There are many types of additional insured endorsements available today, and most of them have “ongoing operations” wording for completed operations. “Ongoing operations” means the job is still currently underway and the subcontractor is not finished with their work. If no work is underway, the general contractor cannot “step into the shoes” of the subcontractor to present a claim to the subcontractor’s insurance carrier.
These endorsements are worthless to the general contractor named on these additional insured endorsements if he needs to use the endorsement for a construction defect claims many years later after the sub is no longer on the job.

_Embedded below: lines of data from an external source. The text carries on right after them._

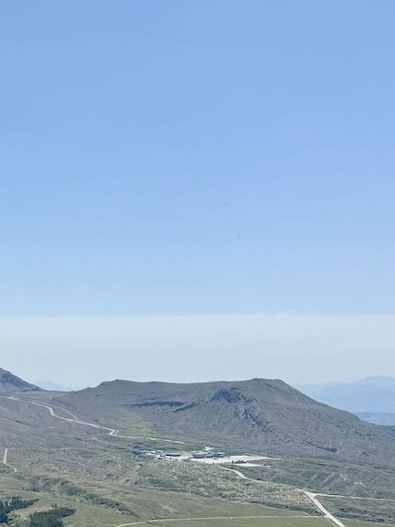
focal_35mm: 60
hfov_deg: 22.2
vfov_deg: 31.4
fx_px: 913
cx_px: -101
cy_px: 417
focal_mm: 6.76
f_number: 1.78
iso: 80
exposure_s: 1/7353
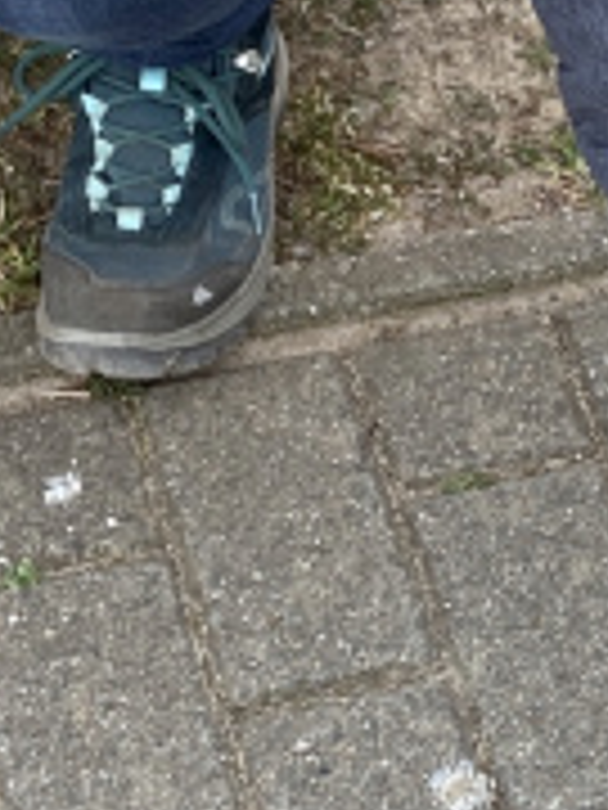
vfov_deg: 12.0
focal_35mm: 164
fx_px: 3841
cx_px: 696
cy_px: 398
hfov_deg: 9.0
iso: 32
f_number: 1.8
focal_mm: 4.25
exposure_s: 1/149
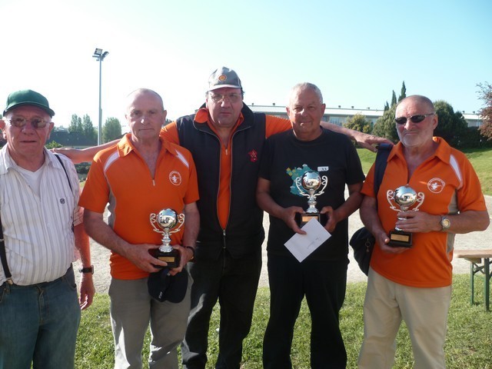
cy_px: 184
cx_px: 246
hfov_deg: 63.4
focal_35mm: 28
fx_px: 398
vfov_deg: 49.7
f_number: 2.8
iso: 80
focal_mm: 5
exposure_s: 1/400
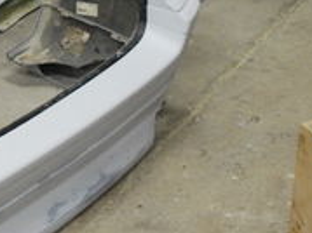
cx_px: -82
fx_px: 1117
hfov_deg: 15.2
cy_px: 50
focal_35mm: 124
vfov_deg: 11.9
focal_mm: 24
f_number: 4.2
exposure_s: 1/30
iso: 900
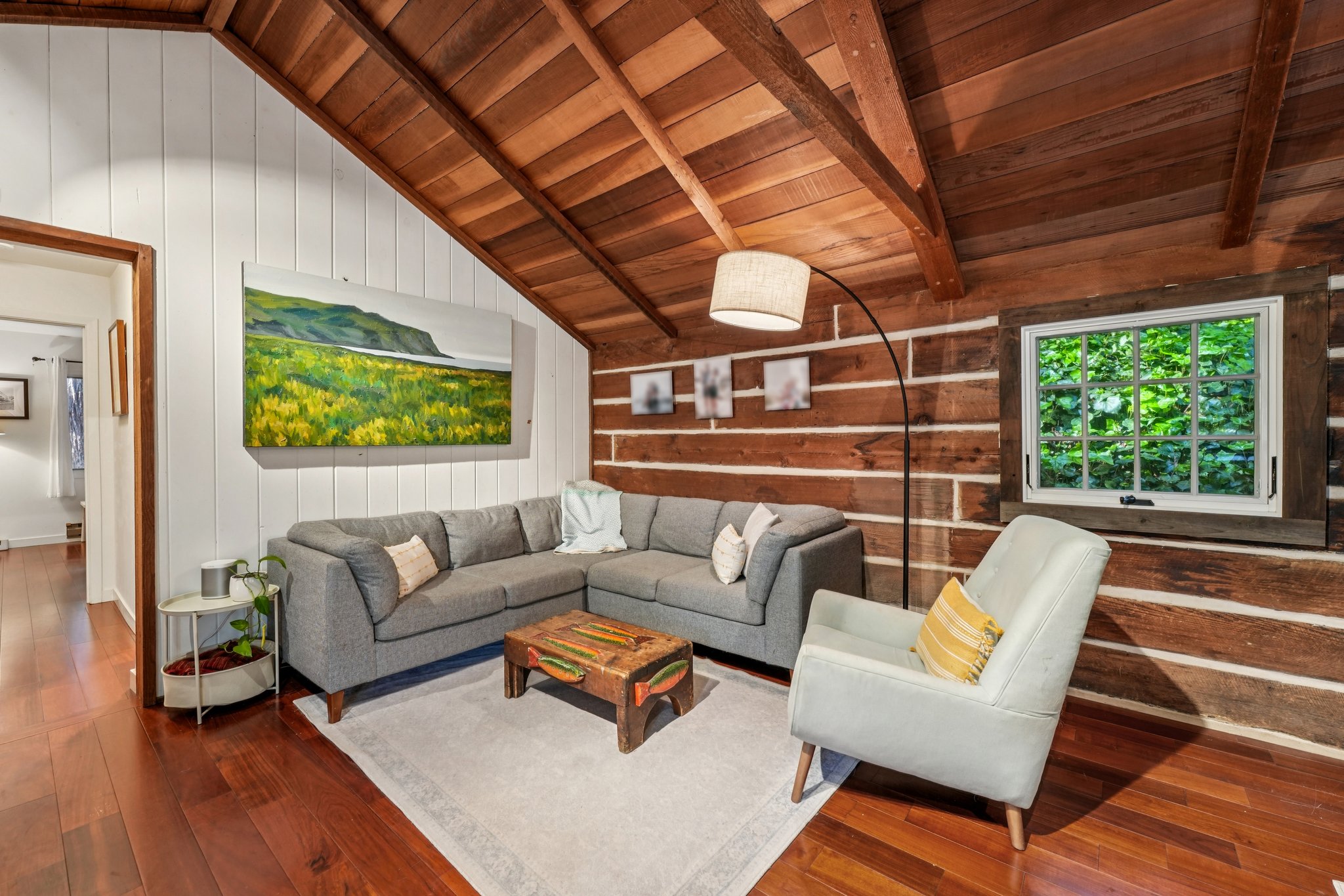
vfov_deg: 81.2
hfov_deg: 104.3
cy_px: 448
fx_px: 523
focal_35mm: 14
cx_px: 672
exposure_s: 1/13
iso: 640
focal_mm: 14
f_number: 8
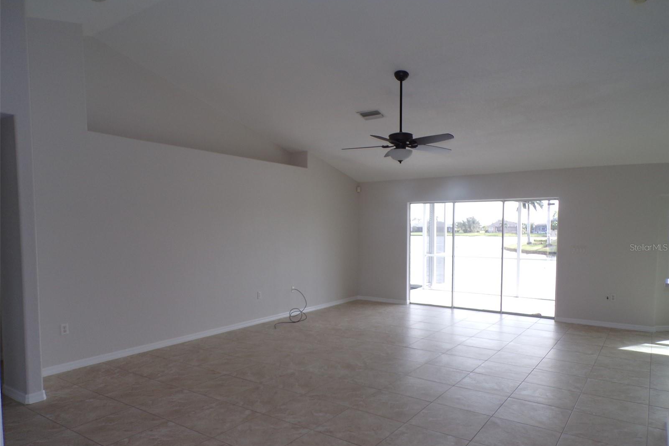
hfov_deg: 71.5
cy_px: 247
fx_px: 465
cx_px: 334
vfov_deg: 51.2
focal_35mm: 25
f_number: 4.3
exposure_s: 1/56
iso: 80
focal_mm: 4.3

A bad situation can also arise for contractors when naming others, including other general contractors, property management companies, franchisors or third-party claim administrators, as an additional insured. Most contractors typically sign indemnification agreements to obtain this type of work to be on a preferred vendor list. These documents typically require the contractor to indemnify the additional insured, regardless of whether or not their insurance triggers.

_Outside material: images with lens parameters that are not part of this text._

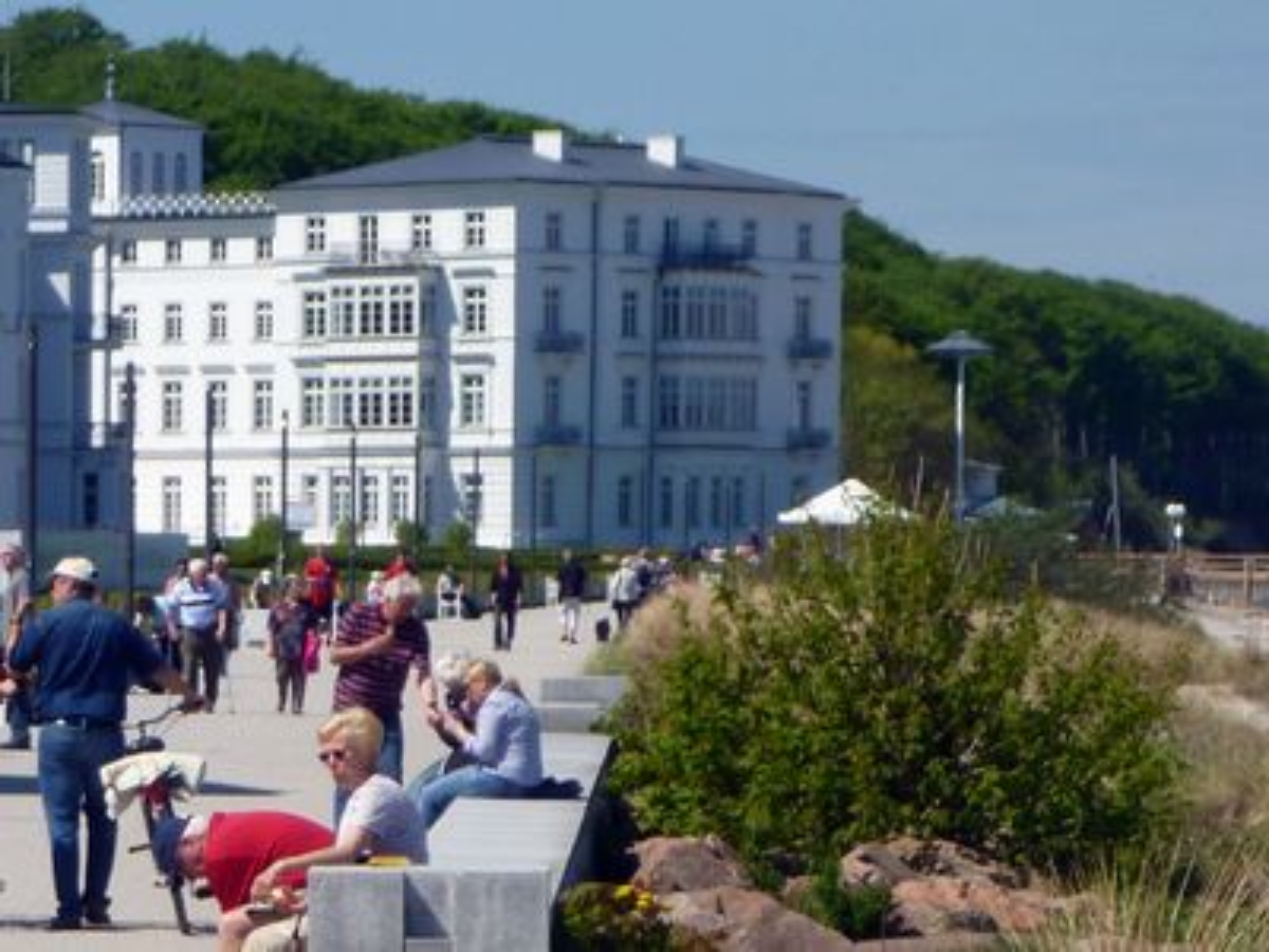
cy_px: 476
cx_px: 634
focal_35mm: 108
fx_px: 3959
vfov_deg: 13.7
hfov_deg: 18.2
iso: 100
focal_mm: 19.2
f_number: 5.7
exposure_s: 1/400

Many of the carriers writing restorers and other types of contractors will not offer “your work” wording for completed operations. These companies issue additional insured endorsements which state the additional insured may make a claim as long as there are “ongoing operations.” If a claim is presented and there are no ongoing operations, the property has been put to its intended use and the job has long since ended, the additional insured would not trigger. The additional insured could not “step into the contractor shoes” for a defense, and would be forced to sue under the indemnity agreement.

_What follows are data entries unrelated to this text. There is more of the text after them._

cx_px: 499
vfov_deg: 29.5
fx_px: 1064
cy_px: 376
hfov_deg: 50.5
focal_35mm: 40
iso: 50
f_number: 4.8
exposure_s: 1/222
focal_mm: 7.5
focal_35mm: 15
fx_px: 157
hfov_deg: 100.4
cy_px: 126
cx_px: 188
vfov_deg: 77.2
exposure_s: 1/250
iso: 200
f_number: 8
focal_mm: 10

The words “your work” or “your work with respect to the products-completed operations hazard,” used in the proper context on the proper endorsement for a constructions defect claim, would allow the additional insured endorsement to trigger, as the work was done during the policy period. The worst-case scenario is when a contractor is forced to provide a legal defense with the lawyers chosen by the party in the indemnity agreement he originally named as an additional insured, because his carrier does not agree to defend the party he named as an additional insured endorsement, as they provided “ongoing operations” only.